Inspiration from the natural world
MIT’s latest technology is an attempt to recreate something we are all familiar with from the natural world: the ability – shared by many birds and insects – to move both along the ground and in the air.
Programming robots to move with that level of versatility could have huge implications for future transport, search and rescue systems and much more besides.
MIT’s tiny prototypes have been scaled down for testing in a miniature urban environment. As well as switching between flight and drive as required, they work as part of a system, or swarm, enabling a constant awareness of each other’s movements.
“The ability to both fly and drive is useful in environments with a lot of barriers, since you can fly over ground obstacles and drive under overhead obstacles,” said PhD student Brandon Araki, lead author of the MIT paper.
“Normal drones can’t maneuver on the ground at all. A drone with wheels is much more mobile while having only a slight reduction in flying time.”
To test the technology in a real-world scenario, CSAIL researchers developed eight miniature quadcopter drones with ground-based drive systems. This allowed them to move through a tiny city, on wheels or flying depending on the circumstance. The maximum driving distance was 252 meters. Flying took more energy; the robots had a maximum flight distance of 90 meters.

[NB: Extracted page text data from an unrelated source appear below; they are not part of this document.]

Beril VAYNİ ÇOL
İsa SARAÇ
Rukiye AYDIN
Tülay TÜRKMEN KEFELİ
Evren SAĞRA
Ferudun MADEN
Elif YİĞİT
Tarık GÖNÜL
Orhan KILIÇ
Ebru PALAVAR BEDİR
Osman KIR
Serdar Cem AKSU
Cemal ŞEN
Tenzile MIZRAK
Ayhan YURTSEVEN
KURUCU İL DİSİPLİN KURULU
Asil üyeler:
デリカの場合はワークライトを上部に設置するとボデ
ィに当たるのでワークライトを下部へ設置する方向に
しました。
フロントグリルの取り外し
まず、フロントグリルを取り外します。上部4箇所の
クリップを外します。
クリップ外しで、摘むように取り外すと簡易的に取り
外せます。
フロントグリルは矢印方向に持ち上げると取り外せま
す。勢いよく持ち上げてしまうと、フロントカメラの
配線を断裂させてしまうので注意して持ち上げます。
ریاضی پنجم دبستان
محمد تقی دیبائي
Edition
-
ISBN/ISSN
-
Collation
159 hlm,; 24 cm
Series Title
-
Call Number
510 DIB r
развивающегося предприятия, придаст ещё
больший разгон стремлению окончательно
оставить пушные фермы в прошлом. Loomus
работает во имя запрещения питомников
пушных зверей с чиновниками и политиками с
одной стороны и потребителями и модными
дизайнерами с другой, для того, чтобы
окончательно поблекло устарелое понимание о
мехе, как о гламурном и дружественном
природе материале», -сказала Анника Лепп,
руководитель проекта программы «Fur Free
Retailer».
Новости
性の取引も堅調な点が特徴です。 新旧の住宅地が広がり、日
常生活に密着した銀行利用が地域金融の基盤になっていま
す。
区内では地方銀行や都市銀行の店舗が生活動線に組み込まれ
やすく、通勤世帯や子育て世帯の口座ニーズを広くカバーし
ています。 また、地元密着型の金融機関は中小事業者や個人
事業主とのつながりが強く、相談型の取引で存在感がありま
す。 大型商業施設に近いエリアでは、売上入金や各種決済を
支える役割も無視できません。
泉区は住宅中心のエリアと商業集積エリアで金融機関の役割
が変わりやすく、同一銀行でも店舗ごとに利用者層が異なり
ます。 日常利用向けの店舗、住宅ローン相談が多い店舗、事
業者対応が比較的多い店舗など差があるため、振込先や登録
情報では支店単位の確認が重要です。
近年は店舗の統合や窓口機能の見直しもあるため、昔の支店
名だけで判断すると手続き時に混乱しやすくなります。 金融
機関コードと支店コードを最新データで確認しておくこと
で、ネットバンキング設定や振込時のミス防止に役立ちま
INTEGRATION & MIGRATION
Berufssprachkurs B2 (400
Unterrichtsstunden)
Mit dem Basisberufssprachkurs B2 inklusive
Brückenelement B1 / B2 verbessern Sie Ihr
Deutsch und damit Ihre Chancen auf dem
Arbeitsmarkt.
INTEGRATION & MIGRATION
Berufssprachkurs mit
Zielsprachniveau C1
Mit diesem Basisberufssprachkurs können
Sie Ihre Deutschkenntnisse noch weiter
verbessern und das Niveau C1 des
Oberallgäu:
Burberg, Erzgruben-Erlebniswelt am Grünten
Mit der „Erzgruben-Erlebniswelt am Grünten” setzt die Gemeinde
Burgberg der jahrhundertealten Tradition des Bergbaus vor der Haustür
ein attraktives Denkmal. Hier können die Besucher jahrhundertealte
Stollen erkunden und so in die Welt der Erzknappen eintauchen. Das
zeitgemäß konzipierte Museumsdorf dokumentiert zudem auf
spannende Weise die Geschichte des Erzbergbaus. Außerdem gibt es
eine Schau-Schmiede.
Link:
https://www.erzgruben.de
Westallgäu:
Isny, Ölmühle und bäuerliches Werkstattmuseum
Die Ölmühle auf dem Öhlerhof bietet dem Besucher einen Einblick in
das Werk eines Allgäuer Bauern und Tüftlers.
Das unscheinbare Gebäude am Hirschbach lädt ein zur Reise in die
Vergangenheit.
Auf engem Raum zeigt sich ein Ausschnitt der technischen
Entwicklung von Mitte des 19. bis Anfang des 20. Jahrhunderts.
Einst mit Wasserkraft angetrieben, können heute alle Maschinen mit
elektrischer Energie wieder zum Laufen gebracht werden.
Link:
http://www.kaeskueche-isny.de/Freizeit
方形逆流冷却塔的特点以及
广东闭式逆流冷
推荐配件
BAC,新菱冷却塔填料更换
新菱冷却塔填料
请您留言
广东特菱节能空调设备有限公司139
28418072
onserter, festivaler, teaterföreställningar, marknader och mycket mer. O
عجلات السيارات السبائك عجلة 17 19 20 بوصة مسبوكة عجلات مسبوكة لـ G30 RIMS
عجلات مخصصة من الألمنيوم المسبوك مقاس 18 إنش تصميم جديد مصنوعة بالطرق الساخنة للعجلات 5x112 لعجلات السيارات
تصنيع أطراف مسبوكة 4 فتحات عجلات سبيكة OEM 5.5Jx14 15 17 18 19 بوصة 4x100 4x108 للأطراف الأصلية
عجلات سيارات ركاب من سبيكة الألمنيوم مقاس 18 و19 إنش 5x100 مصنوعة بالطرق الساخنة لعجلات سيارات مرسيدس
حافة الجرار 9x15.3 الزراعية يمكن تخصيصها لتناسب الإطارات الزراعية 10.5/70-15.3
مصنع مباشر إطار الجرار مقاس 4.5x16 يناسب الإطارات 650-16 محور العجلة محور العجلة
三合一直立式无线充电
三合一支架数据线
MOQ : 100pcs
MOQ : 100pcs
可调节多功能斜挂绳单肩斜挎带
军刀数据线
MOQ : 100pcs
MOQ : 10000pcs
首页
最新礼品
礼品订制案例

The versatility offered by a dual transport system could be invaluable as autonomous drones are increasingly adopted in industries such as search and rescue, agriculture and inspection.
Fast, traffic-free transport
CSAIL Director Daniela Rus believes the technology offers a more sophisticated vision of future transport than simply “putting wings on cars.”

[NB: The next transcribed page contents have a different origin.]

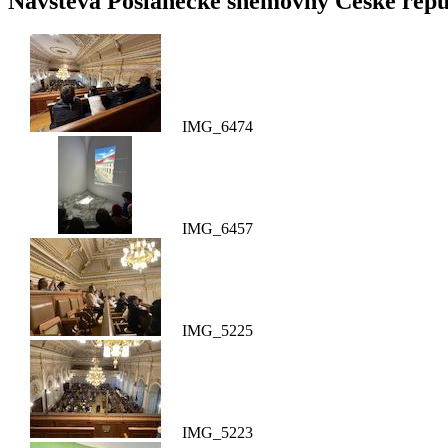
Návštěva Poslanecké sněmovny České repu
IMG_6474
IMG_6457
IMG_5225
IMG_5223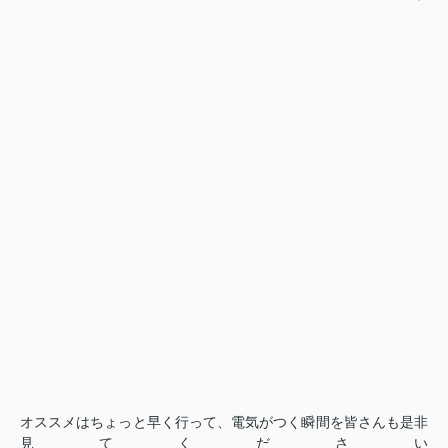
オススメはちょっと早く行って、電気がつく瞬間を皆さんも是非
見てください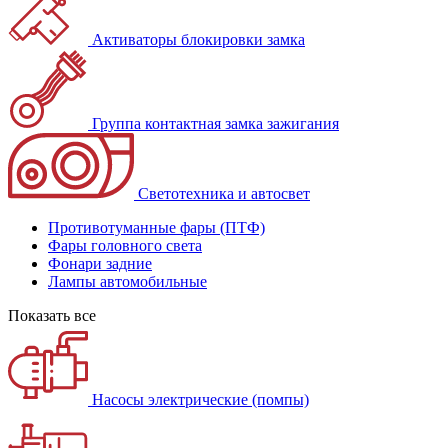
Активаторы блокировки замка
Группа контактная замка зажигания
Светотехника и автосвет
Противотуманные фары (ПТФ)
Фары головного света
Фонари задние
Лампы автомобильные
Показать все
Насосы электрические (помпы)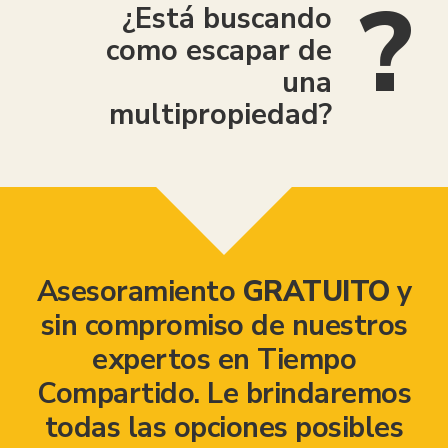
¿Está buscando
como escapar de
una
multipropiedad?
Asesoramiento
GRATUITO
y
sin compromiso de nuestros
expertos en Tiempo
Compartido. Le brindaremos
todas las opciones posibles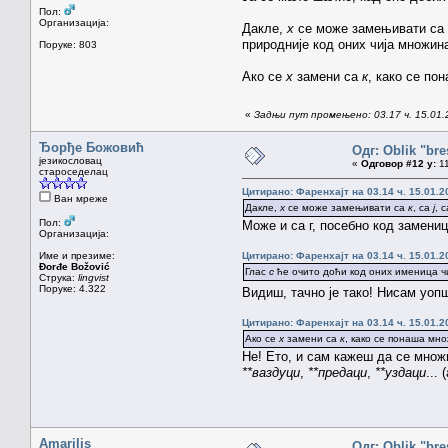
Пол:
Организација:
Дакле,
х
се може замењивати са
природније код оних чија множина
Поруке: 803
Ако се
х
замени са
к
, како се по
«
Задњи пут промењено: 03.17 ч. 15.01.
Ђорђе Божовић
Одг: Oblik "bre
језикословац
«
Одговор #12 у:
11
староседелац
Цитирано: Фаренхајт на 03.14 ч. 15.01.2
Ван мреже
Дакле,
х
се може замењивати са
к
, са
ј
, 
Пол:
Може и са г, посебно код замени
Организација:
Име и презиме:
Цитирано: Фаренхајт на 03.14 ч. 15.01.2
Đorđe Božović
Глас
с
ће очито доћи код оних именица чи
Струка:
lingvist
Поруке: 4.322
Видиш, тачно је тако! Нисам уопш
Цитирано: Фаренхајт на 03.14 ч. 15.01.2
Ако се
х
замени са
к
, како се понаша мн
Не! Ето, и сам кажеш да се множ
**ваздуци
,
**предаци
,
**уздаци
...
Amarilis
Одг: Oblik "bre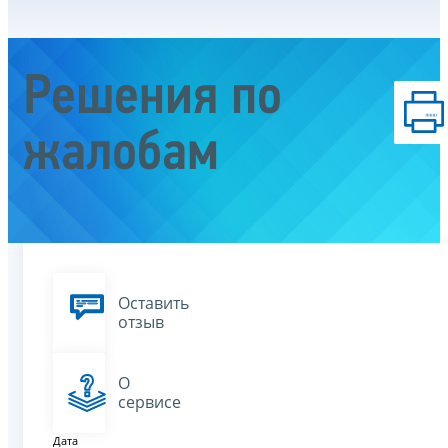
Решения по
жалобам
Оставить
отзыв
О
сервисе
Дата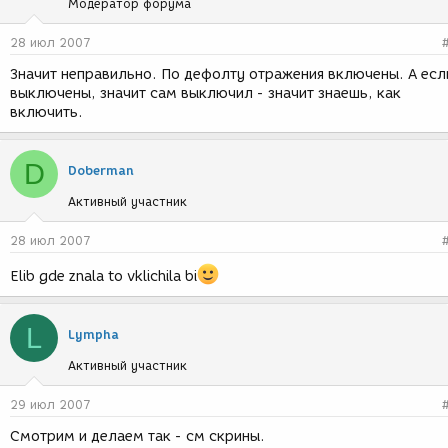
Модератор форума
28 июл 2007
Значит неправильно. По дефолту отражения включены. А есл
выключены, значит сам выключил - значит знаешь, как
включить.
D
Doberman
Активный участник
28 июл 2007
Elib gde znala to vklichila bi
L
Lympha
Активный участник
29 июл 2007
Смотрим и делаем так - см скрины.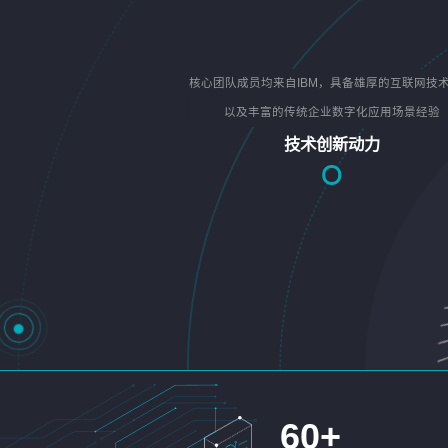
核心团队成员均来自IBM，具备雄厚的互联网技
以及丰富的传统企业数字化应用场景经验
技术创新动力
60
+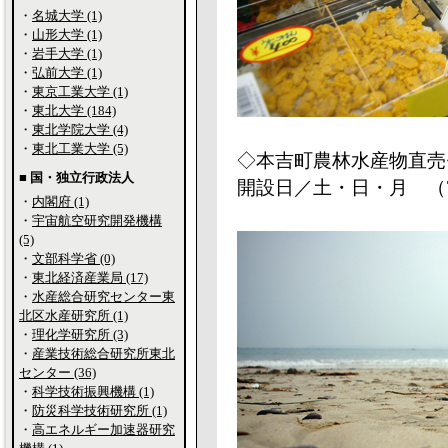
・
名城大学 (1)
・
山形大学 (1)
・
岩手大学 (1)
・
弘前大学 (1)
・
東京工業大学 (1)
・
東北大学 (184)
・
東北学院大学 (4)
・
東北工業大学 (5)
◇本吉町農林水産物直売
■ 国・独立行政法人
開設日／土・日・月 （
・
内閣府 (1)
・
宇宙航空研究開発機構
(5)
・
文部科学省 (0)
・
東北経済産業局 (17)
・
水産総合研究センター東
北区水産研究所 (1)
・
理化学研究所 (3)
・
産業技術総合研究所東北
センター (36)
・
科学技術振興機構 (1)
・
防災科学技術研究所 (1)
・
高エネルギー加速器研究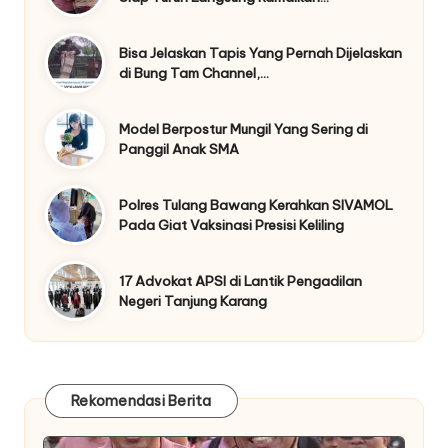
Bisa Jelaskan Tapis Yang Pernah Dijelaskan
di Bung Tam Channel,…
Model Berpostur Mungil Yang Sering di
Panggil Anak SMA
Polres Tulang Bawang Kerahkan SIVAMOL
Pada Giat Vaksinasi Presisi Keliling
17 Advokat APSI di Lantik Pengadilan
Negeri Tanjung Karang
Rekomendasi Berita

“As we begin to develop planning and control algorithms for flying cars, we are encouraged by the possibility of creating robots with these capabilities at small scale,” Rus says.
The most complex aspect of the technology is arguably ensuring that the vehicles don’t collide. “While there are obviously still big challenges to scaling up to vehicles that could actually transport humans, we are inspired by the potential of a future in which flying cars could offer us fast, traffic-free transportation.”